Le grand écart de Imad Hobballah, entre les États-Unis et le Hezbollah

Le Liban est décidément un pays où les choses les plus improbables peuvent se produire. Au plus fort du bras de fer entre l’administration américaine et le Hezbollah, un des deux ministres classés sous l’étiquette de la formation chiite a la nationalité américaine. Plus même, Imad Hobballah, ministre de l’Industrie, a passé plus de six ans aux États-Unis où il a poursuivi une partie de ses études universitaires et il est marié à une Américaine.

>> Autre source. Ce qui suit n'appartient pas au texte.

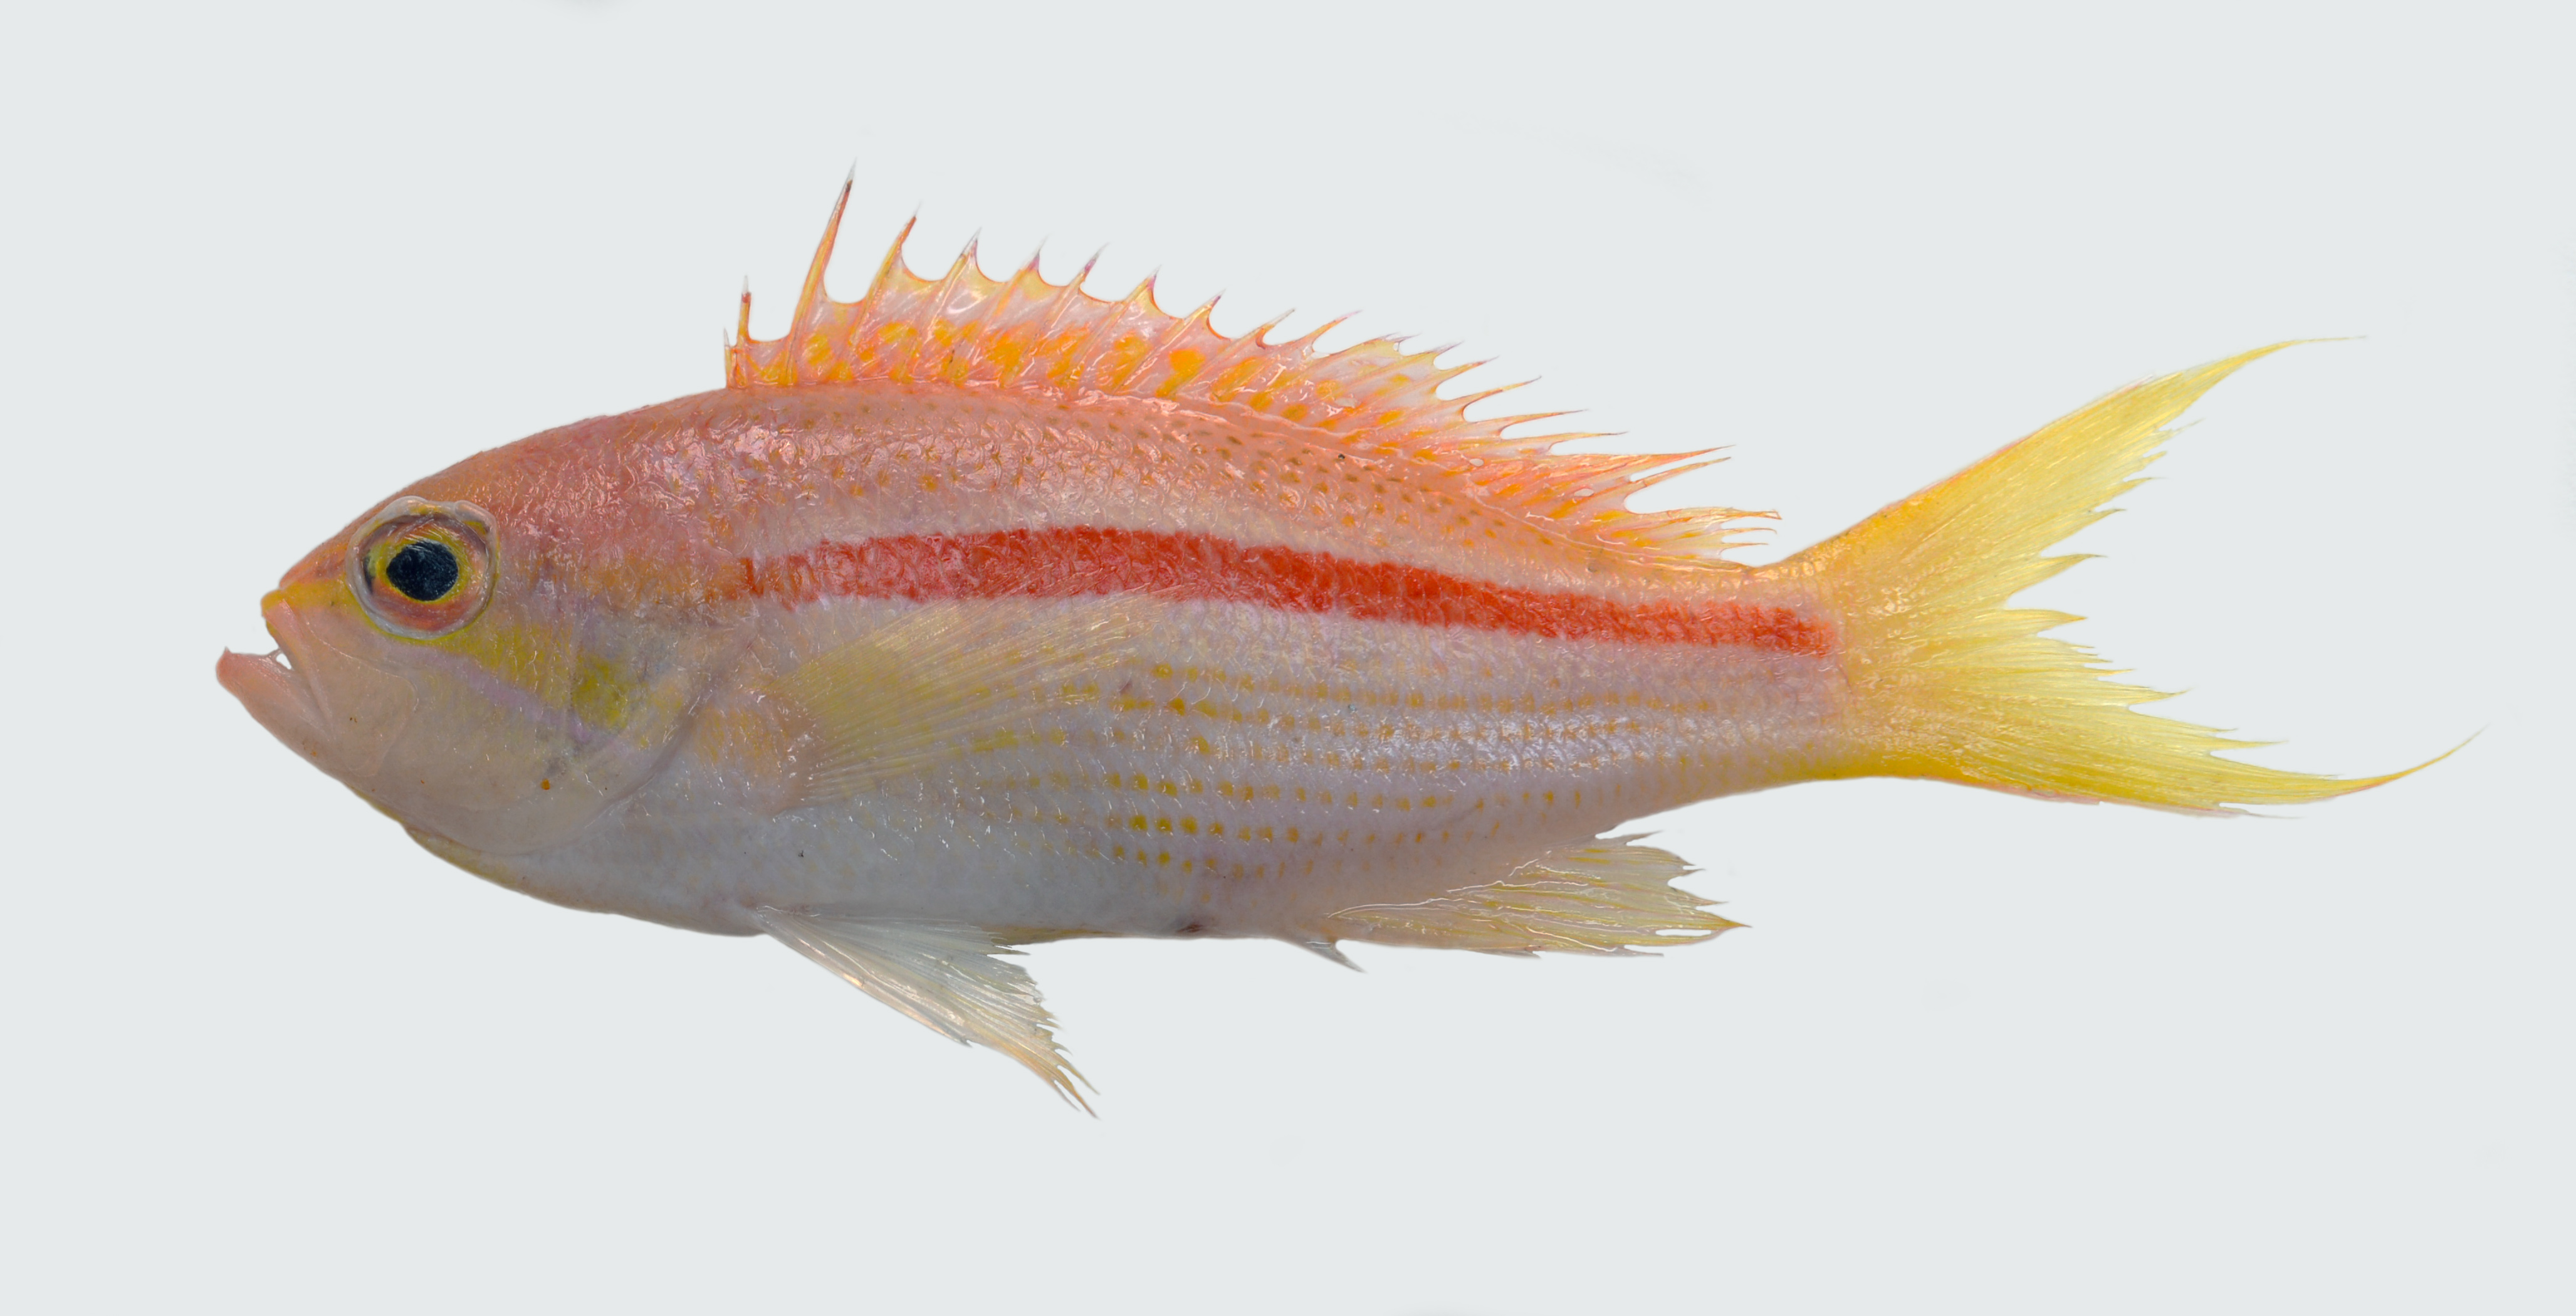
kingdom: Animalia
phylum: Chordata
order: Perciformes
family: Serranidae
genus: Pseudanthias
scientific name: Pseudanthias gibbosus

Ses proches racontent d’ailleurs avec humour qu’en janvier, quelques jours avant la naissance du gouvernement, il se trouvait au Liban pour y subir une intervention chirurgicale à l’épaule, car il vivait pratiquement aux Émirats, où il était vice-président et directeur académique de l’Université américaine de Dubaï (fondée par le député Élias Abou Saab). L’intervention a été retardée de quelques jours pour compléter les examens nécessaires. C’est alors qu’il commence à entendre des rumeurs sur sa nomination possible au portefeuille de l’Industrie, sous l’étiquette du Hezbollah. Son épouse qui était encore à Dubaï l’appelle affolée, lui demandant si c’est vrai. Elle s’inquiète surtout des conséquences négatives sur leur situation en Amérique, si la rumeur se vérifie. Imad Hobballah qui n’a encore reçu aucune notification officielle ne sait pas quoi répondre. Il préfère se concentrer sur l’intervention qu’il doit subir. Mais les événements se précipitent. Il est nommé ministre et il n’a toujours pas subi l’opération à l’épaule. Par contre, son épouse est rentrée au Liban et ils y mènent leur vie normalement, avec deux de leurs filles, la troisième étant à Dubaï et leur fils à Londres.

Imad Hobballah affirme qu’il n’a pas rencontré les responsables du Hezbollah avant d’être choisi par eux. Il n’a même eu aucun contact avec eux. Il pense d’ailleurs que ce serait le président du Conseil, Hassane Diab, qui aurait proposé son nom et le Hezbollah aurait donné son accord. De plus, depuis sa nomination, il n’y a pas eu de contact direct entre lui et l’ambassade américaine à Beyrouth.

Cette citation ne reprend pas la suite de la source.